The attitude verification functionality of these external cameras serves to provide infrequent manual visual confirmation of the ADCS’s ability to orient the spacecraft to the correct attitude. This process will use major identifiable objects and features in the captured images to calculate the visually observed attitude via post-processing on ground and confirm if this is consistent with the attitude reported by on-board sensors. As the ADCS will be aiming to maintain a fixed nadir–zenith orientation for the Z-axis for purposes of the GNSS payload, the images produced by the cameras on the ±Z faces will allow the team to confirm this orientation has been reached and is maintained throughout the operational lifetime of the GNSS payload. If the images produced indicate the spacecraft is oriented differently to the numerical sensor data, adjustments to the pointing algorithm can be uplinked to mitigate against any sensor errors that are identified. Such an attitude verification process is included as a redundant safety feature and is not expected to be used except in cases of suspected errors in sensor data, where anomalous or conflicting values are observed.

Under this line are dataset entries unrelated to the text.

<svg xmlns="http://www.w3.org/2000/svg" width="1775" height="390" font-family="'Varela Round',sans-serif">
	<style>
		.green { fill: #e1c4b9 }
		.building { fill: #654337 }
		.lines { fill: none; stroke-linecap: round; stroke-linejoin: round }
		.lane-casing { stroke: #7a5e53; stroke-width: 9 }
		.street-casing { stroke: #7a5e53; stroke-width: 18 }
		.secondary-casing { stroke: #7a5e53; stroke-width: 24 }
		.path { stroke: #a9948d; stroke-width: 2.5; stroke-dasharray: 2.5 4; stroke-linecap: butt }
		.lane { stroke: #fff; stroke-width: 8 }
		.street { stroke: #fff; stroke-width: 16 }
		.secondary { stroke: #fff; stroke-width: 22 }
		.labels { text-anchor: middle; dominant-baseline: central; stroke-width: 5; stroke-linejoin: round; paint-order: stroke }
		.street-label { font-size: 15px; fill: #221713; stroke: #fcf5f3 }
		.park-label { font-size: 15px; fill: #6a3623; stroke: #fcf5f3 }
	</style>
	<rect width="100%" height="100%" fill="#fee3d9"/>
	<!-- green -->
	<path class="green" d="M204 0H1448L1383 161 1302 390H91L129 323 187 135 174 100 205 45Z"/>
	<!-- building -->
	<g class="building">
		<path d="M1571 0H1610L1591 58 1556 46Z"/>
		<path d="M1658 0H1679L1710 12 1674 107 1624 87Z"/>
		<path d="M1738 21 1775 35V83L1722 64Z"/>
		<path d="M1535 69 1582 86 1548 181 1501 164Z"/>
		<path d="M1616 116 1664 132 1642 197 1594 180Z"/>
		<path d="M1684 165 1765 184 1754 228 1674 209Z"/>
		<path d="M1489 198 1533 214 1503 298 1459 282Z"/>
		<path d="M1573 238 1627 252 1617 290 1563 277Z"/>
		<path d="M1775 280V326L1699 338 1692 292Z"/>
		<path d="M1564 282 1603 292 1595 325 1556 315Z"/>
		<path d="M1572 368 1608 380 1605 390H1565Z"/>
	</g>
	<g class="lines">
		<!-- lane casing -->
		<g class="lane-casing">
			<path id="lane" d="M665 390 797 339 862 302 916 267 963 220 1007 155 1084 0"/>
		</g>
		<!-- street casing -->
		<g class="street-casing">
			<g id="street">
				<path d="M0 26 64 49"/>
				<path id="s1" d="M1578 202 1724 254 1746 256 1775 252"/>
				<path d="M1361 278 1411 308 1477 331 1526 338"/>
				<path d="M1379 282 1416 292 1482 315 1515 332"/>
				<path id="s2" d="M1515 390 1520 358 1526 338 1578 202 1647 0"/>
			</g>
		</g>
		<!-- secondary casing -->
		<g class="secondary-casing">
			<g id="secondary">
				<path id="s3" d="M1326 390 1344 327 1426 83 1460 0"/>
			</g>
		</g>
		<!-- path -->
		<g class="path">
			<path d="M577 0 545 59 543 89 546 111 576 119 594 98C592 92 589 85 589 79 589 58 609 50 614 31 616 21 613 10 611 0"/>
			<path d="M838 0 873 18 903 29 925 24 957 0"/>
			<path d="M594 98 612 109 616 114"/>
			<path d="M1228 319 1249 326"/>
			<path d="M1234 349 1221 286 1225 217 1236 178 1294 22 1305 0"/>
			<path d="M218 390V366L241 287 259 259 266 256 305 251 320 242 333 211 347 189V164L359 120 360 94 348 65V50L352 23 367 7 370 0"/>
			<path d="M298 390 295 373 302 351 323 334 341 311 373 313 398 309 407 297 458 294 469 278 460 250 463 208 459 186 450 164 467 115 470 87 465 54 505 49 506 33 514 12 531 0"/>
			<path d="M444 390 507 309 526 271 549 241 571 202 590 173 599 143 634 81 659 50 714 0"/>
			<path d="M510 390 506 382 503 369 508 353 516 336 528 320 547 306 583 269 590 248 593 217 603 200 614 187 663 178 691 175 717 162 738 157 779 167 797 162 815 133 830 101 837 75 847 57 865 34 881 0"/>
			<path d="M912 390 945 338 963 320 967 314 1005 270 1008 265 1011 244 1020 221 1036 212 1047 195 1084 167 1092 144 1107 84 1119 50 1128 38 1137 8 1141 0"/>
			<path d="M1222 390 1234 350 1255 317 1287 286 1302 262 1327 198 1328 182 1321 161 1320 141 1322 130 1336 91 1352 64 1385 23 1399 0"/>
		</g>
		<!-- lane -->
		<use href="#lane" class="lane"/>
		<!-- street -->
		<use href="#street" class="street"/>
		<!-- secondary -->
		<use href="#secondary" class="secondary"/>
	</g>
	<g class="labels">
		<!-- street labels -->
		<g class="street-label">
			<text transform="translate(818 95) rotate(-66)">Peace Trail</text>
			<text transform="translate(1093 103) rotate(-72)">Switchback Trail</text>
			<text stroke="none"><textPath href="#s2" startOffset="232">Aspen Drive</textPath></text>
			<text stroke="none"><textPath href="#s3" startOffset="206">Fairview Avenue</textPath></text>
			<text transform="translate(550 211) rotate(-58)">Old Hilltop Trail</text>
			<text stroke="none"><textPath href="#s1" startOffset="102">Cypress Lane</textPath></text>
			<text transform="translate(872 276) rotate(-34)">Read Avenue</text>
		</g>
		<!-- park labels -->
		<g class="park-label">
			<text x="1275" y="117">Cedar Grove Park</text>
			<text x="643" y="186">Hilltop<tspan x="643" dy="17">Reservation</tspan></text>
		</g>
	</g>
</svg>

In addition, the external cameras will provide important functionality for outreach and education. The images captured by these cameras, both of Earth and of deep space, will be transmitted openly via the radio to amateur radio enthusiasts all over the world, strengthening ties with existing collaborative partners in the local area and building new ties with amateur radio communities elsewhere. Importantly, these images will be transmitted at a suitably low resolution such that a whole image may be received even during short passes where the spacecraft is only visible for a few minutes. By designing the payload in this way, it introduces an opportunity for the educational use of JamSail by schools all over the world, where collaboration with local amateur radio communities can allow schoolchildren to receive their own photos of Earth from space. In particular, specific outreach campaigns will be scheduled throughout the mission, in which specific images of interest are transmitted at pre-advertised times to encourage participation.
Neither of these camera functions requires the camera to be pointed in any specific direction. For attitude verification functionality, they will operate as engineering cameras, providing an independent source of (approximate) attitude detection and verification, which will produce useful data regardless of spacecraft attitude. For amateur radio activities, JamSail will be capturing images as it orbits, and, due to the nature of the activity, it is not designed for taking photos of specific regions. As such, the external camera payload does not produce any requirements or constraints regarding pointing or stability.